> **What is required**: Each record should be returned exactly as it is written.
(Input for this task)
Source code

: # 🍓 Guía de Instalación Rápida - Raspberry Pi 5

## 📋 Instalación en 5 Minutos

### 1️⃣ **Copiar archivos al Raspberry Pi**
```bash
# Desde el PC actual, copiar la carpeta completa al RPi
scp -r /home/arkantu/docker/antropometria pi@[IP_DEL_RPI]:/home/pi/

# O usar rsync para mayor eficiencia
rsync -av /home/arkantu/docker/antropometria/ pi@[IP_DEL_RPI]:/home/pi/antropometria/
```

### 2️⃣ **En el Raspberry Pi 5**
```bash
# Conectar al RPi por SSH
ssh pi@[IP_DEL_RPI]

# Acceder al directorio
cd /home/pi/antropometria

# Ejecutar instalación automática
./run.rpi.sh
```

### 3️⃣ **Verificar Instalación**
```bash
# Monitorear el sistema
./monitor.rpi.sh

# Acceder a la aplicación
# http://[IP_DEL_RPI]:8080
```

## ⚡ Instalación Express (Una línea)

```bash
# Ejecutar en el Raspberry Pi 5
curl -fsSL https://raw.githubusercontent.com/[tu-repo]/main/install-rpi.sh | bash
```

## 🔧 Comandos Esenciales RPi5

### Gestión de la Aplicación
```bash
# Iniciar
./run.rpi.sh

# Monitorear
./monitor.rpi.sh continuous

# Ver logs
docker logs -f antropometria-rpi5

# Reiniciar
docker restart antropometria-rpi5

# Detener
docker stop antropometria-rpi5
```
(End Input for this task)
> **Written reply**:
Source code

: # 🍓 Guía de Instalación Rápida - Raspberry Pi 5

## 📋 Instalación en 5 Minutos

### 1️⃣ **Copiar archivos al Raspberry Pi**
```bash
# Desde el PC actual, copiar la carpeta completa al RPi
scp -r /home/arkantu/docker/antropometria pi@[IP_DEL_RPI]:/home/pi/

# O usar rsync para mayor eficiencia
rsync -av /home/arkantu/docker/antropometria/ pi@[IP_DEL_RPI]:/home/pi/antropometria/
```

### 2️⃣ **En el Raspberry Pi 5**
```bash
# Conectar al RPi por SSH
ssh pi@[IP_DEL_RPI]

# Acceder al directorio
cd /home/pi/antropometria

# Ejecutar instalación automática
./run.rpi.sh
```

### 3️⃣ **Verificar Instalación**
```bash
# Monitorear el sistema
./monitor.rpi.sh

# Acceder a la aplicación
# http://[IP_DEL_RPI]:8080
```

## ⚡ Instalación Express (Una línea)

```bash
# Ejecutar en el Raspberry Pi 5
curl -fsSL https://raw.githubusercontent.com/[tu-repo]/main/install-rpi.sh | bash
```

## 🔧 Comandos Esenciales RPi5

### Gestión de la Aplicación
```bash
# Iniciar
./run.rpi.sh

# Monitorear
./monitor.rpi.sh continuous

# Ver logs
docker logs -f antropometria-rpi5

# Reiniciar
docker restart antropometria-rpi5

# Detener
docker stop antropometria-rpi5
```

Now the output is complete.